Gomidas evinin arkasındaki kuyuya yarı beline kadar sarkmış. Çankırı'da kaybettiği arkadaşlarına sesleniyor:
-Elnizi verin çekeyim...
-Elinizi verin çekeyim”
Gomidas tehcir dönüşünde akıl sağlığından şüphe edenler tarafından önce Şişli'deki Fransız Lape Hastanesi'ne ardından da Paris'te tedaviye gönderildi.
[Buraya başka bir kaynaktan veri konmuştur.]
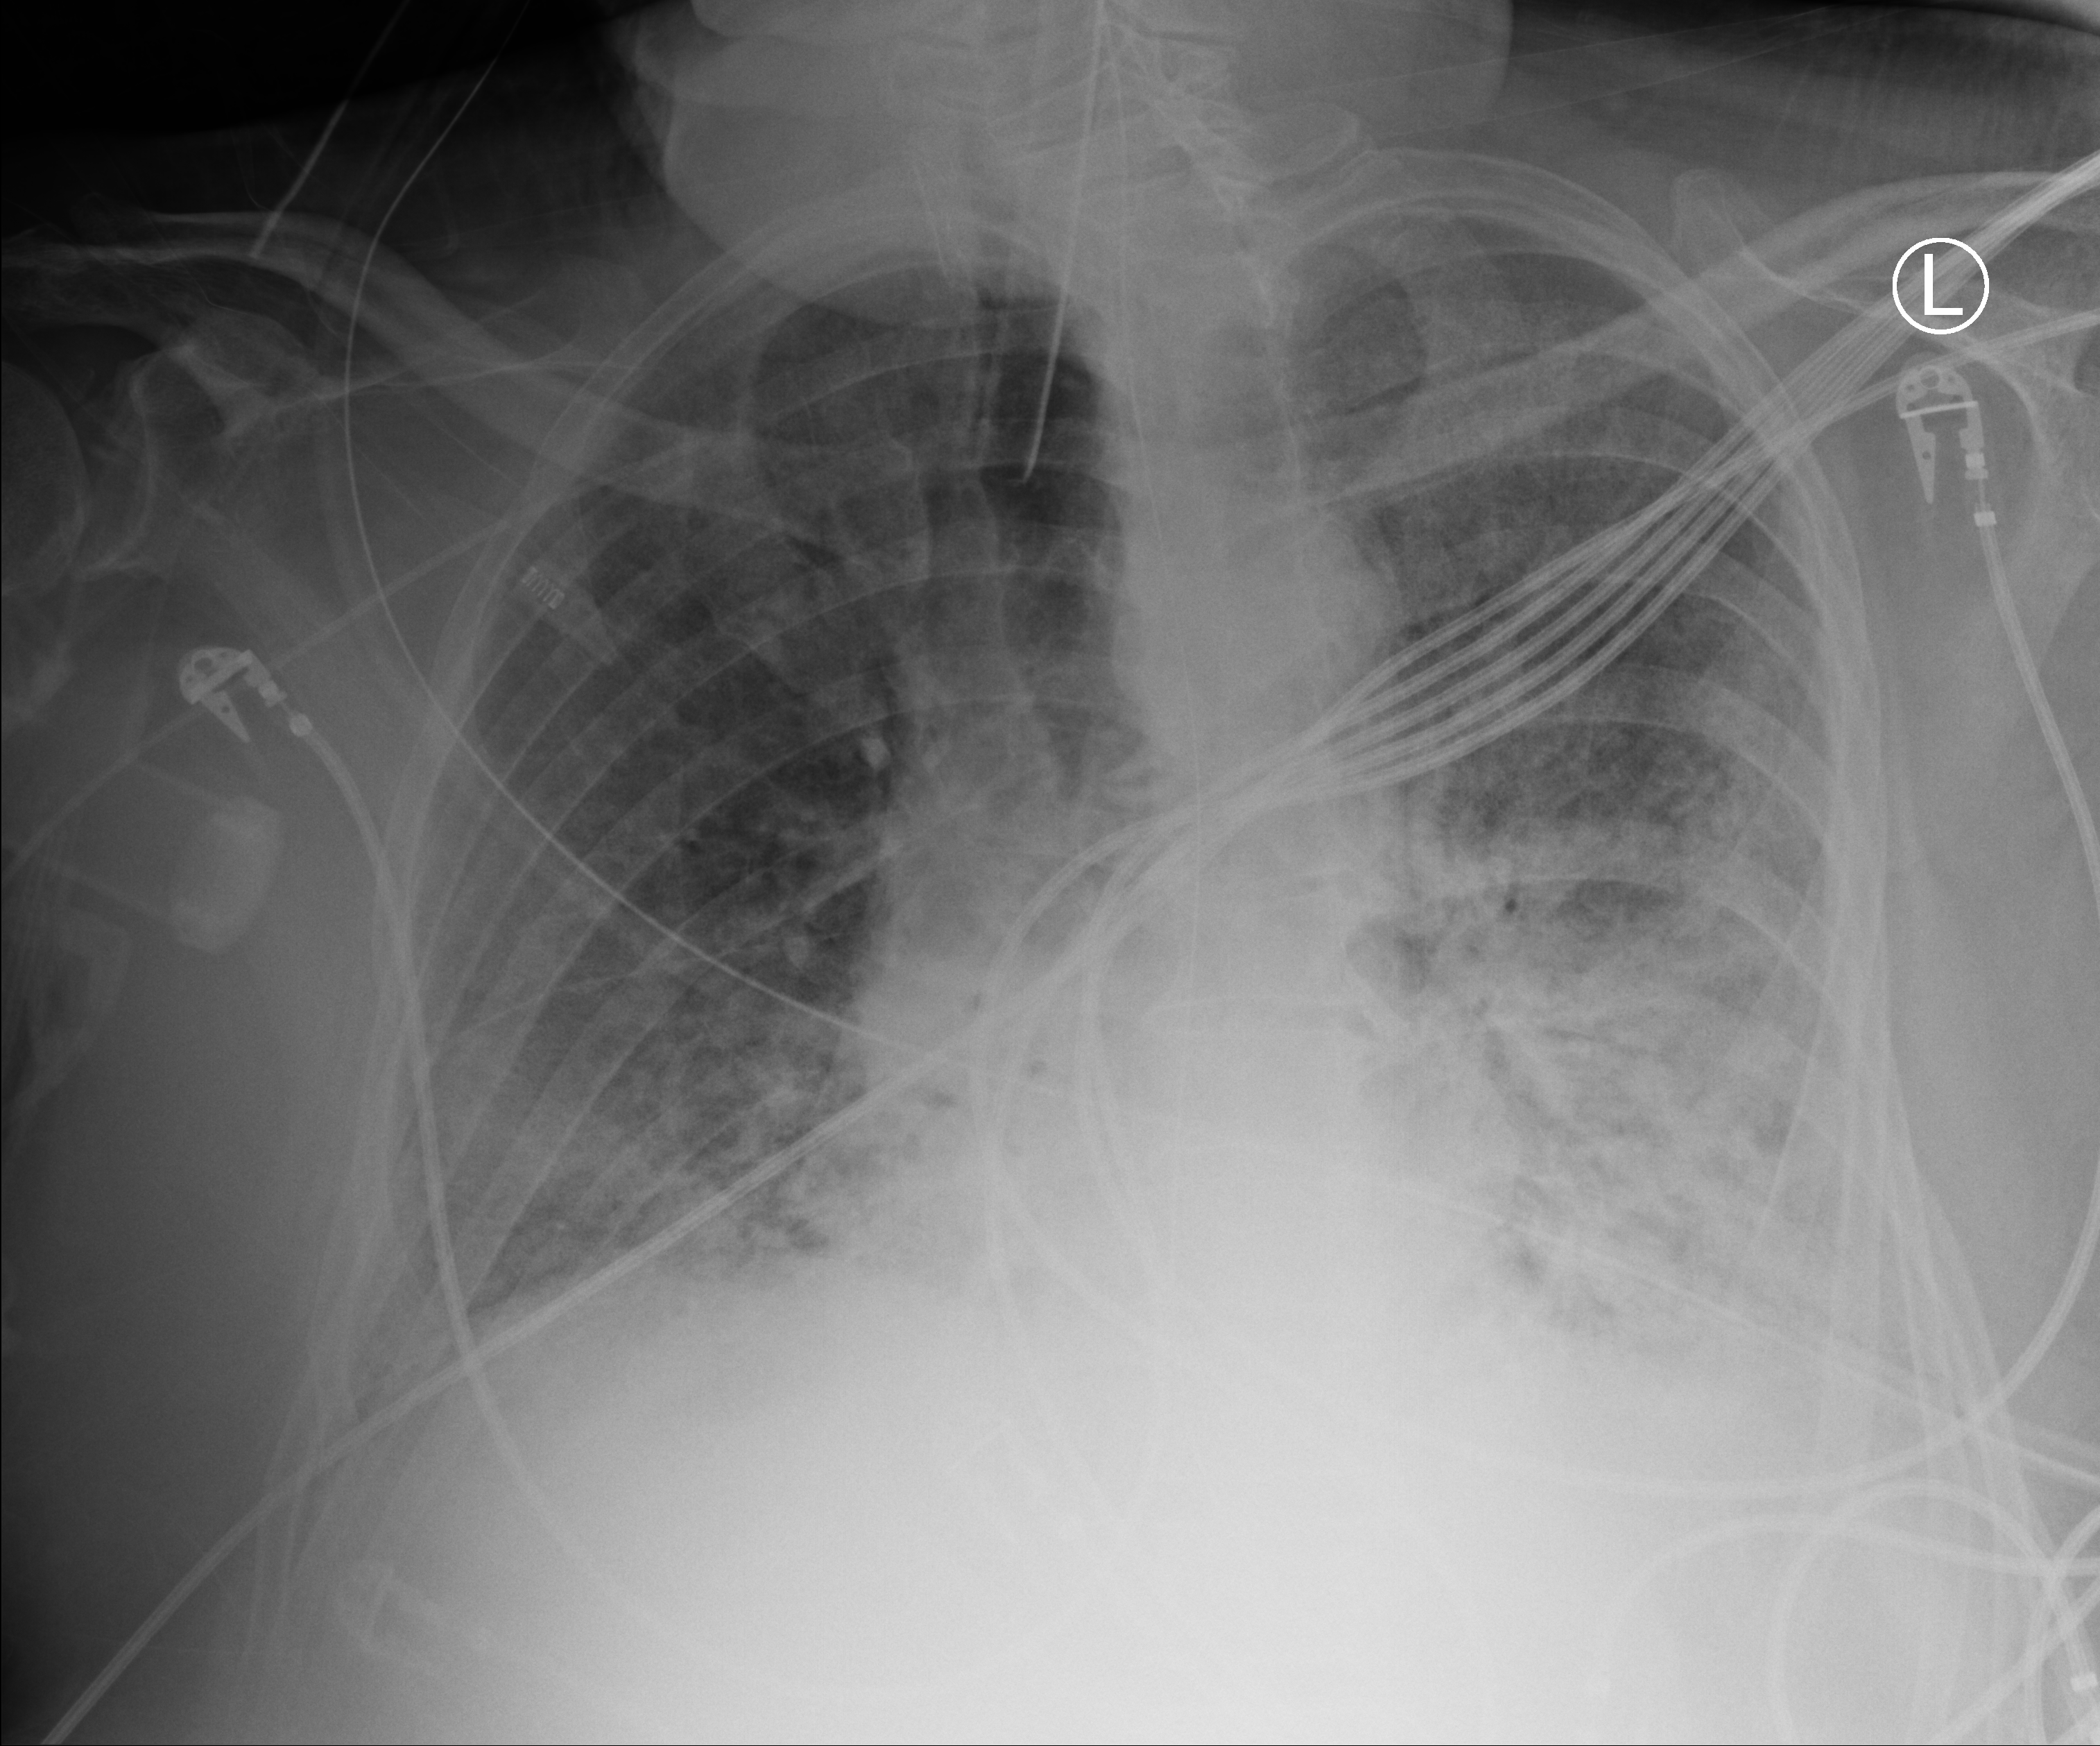
Bedside chest radiograph (computed radiography), anteroposterior (AP) projection. Patient hospitalised with COVID-19; male, aged 60–74 years.
From the hospital-stay record, not from the radiograph (when in the stay this image was taken is not recorded):
- mechanically ventilated during this hospital stay: yes
- admitted to intensive care during this hospital stay: yes
- smoking status (admission record): former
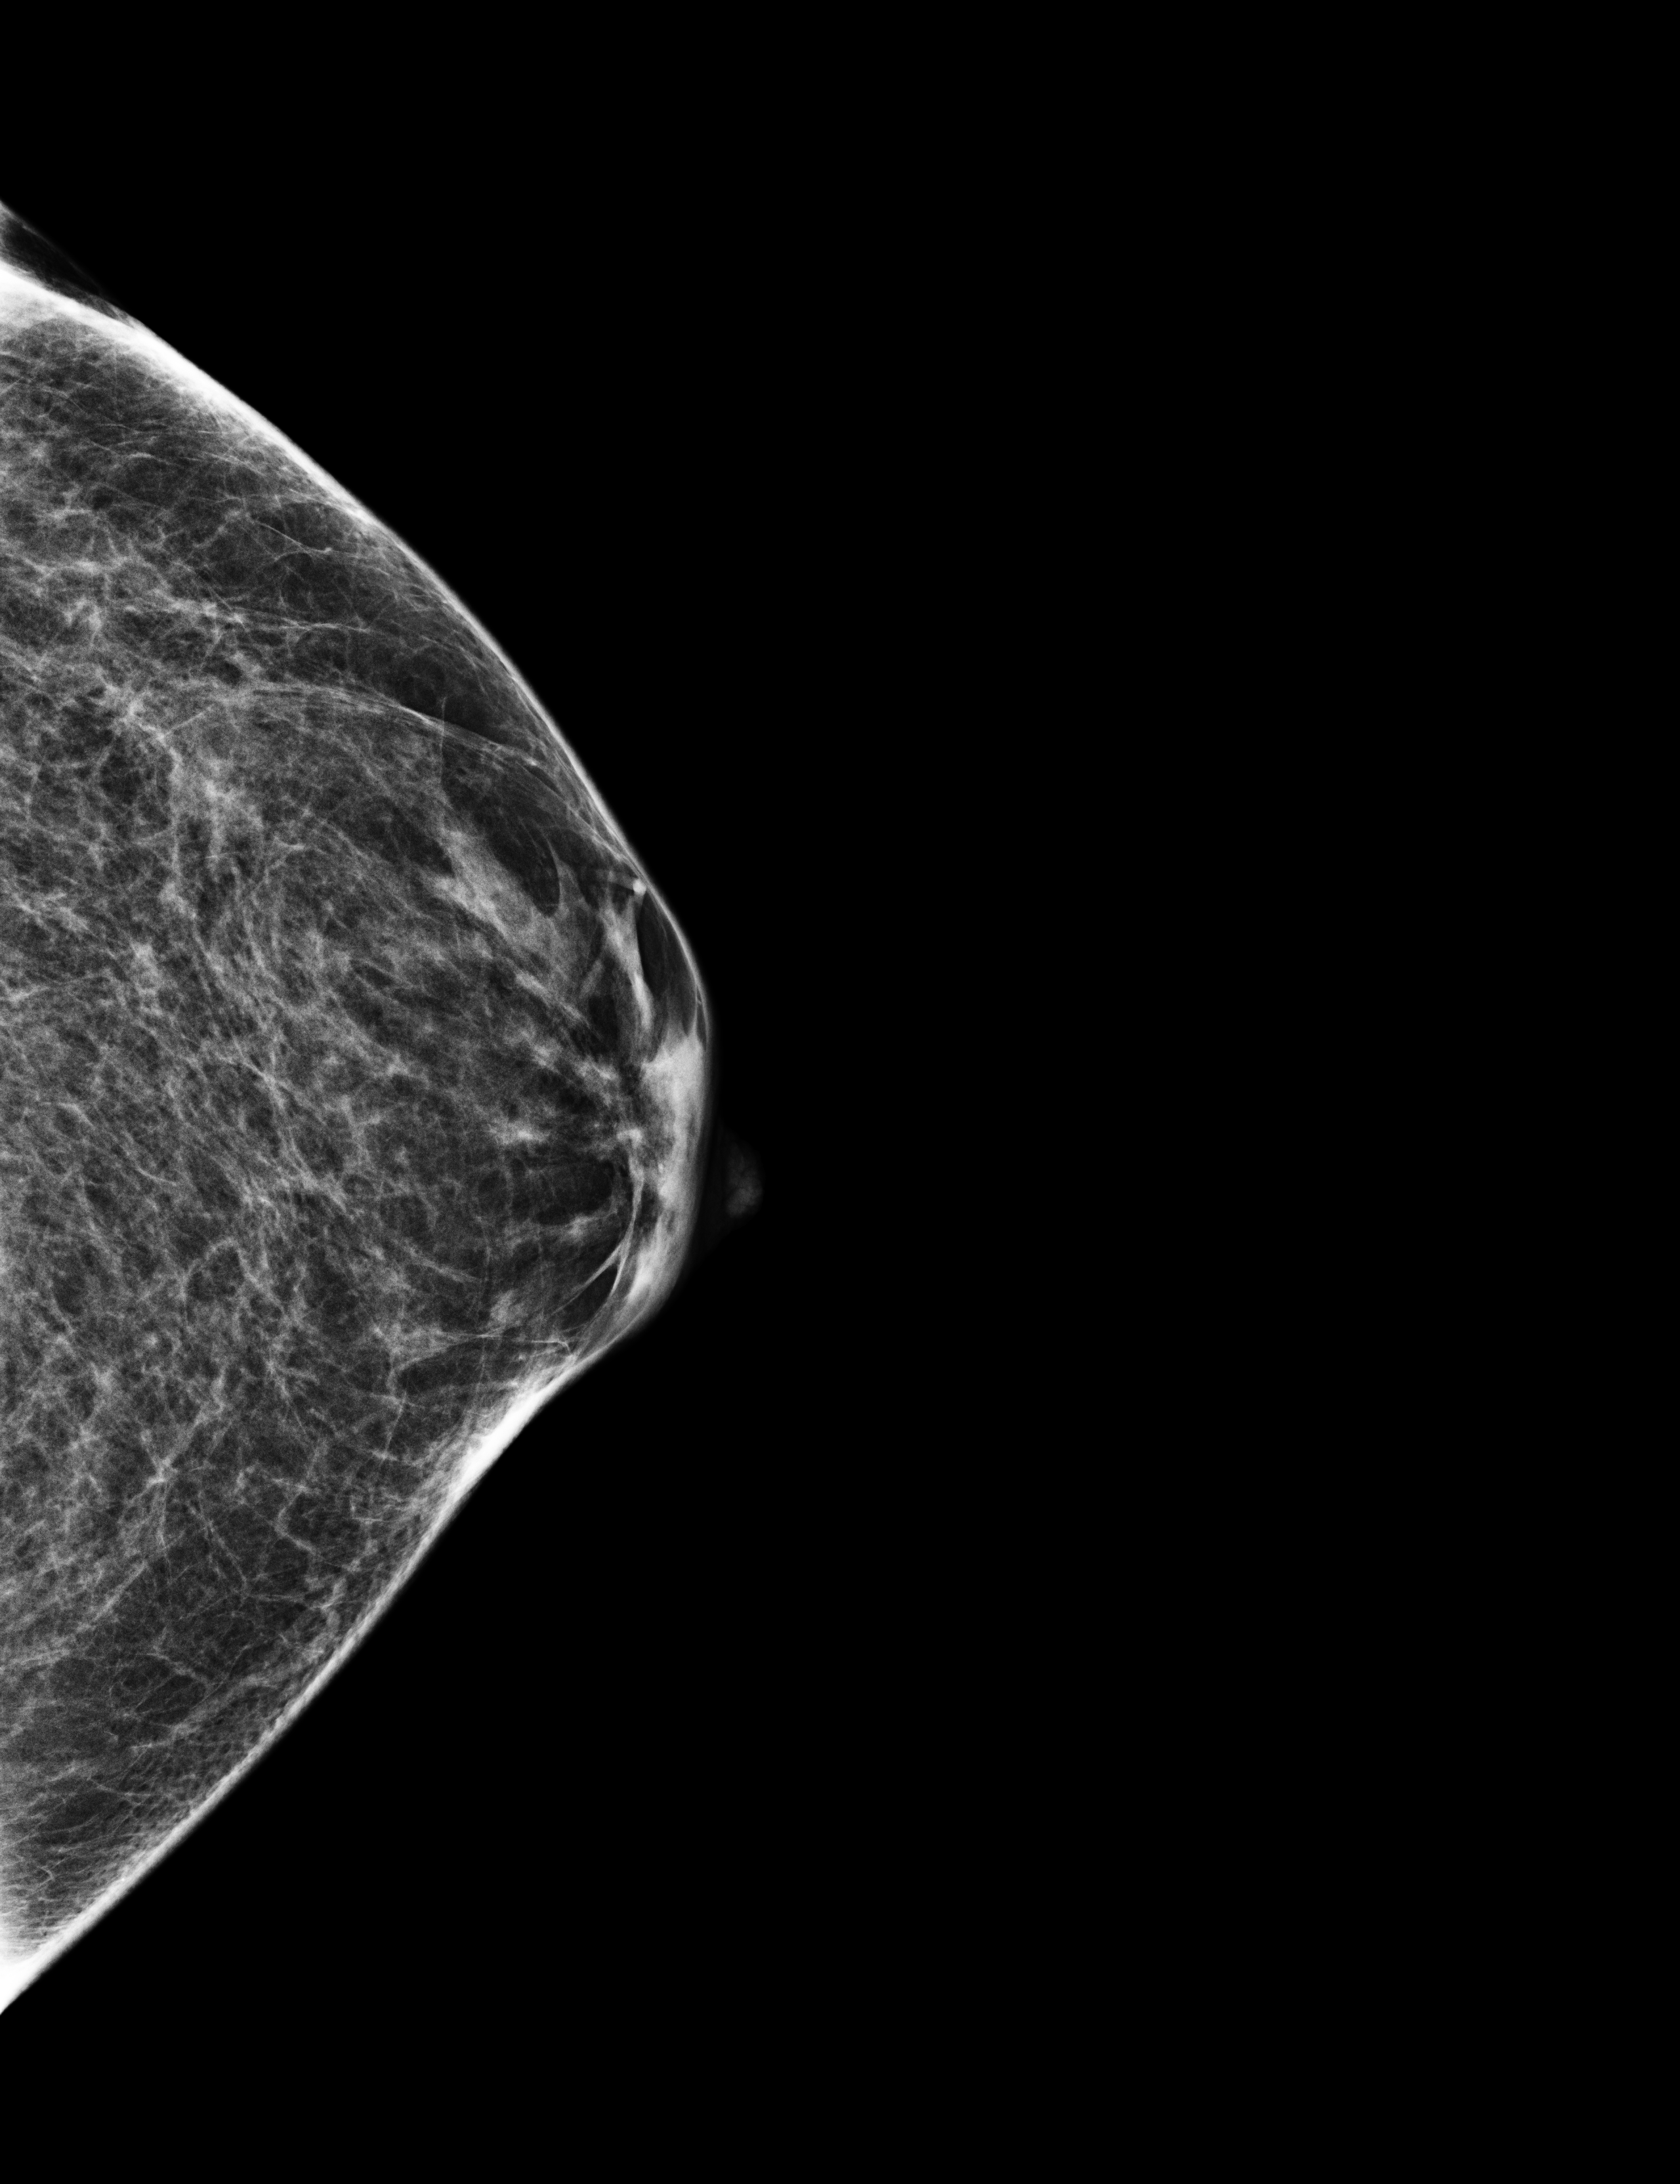
Screening examination; compressed breast thickness 51 mm. Female patient, age 52 years.
Image type: full-field digital mammogram. Breast: left. Projection: CC view.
Ermenistan'daki müzikologların verdiği bilgiye göre kendisine “travma sonrası stres bozukluğu” teşhisi konmuştu.
Gomidas 22 Ekim 1935'te Paris'te hayata gözlerini yumdu...
Büyük ve güçlü Türkiye vaatlerinin verildiği şu seçim öncesi günlerde, bu koca derleyicinin hiçbir anıtının, müzesinin ya da konservatuarının olamadığını tekrar hatırlamak gerek.
Kütahya'daki Ermeni mahallesi şimdi yıkık dökük.
Konser verdiği söylenen yer ise duvarları sıvalı bir düğün salonu.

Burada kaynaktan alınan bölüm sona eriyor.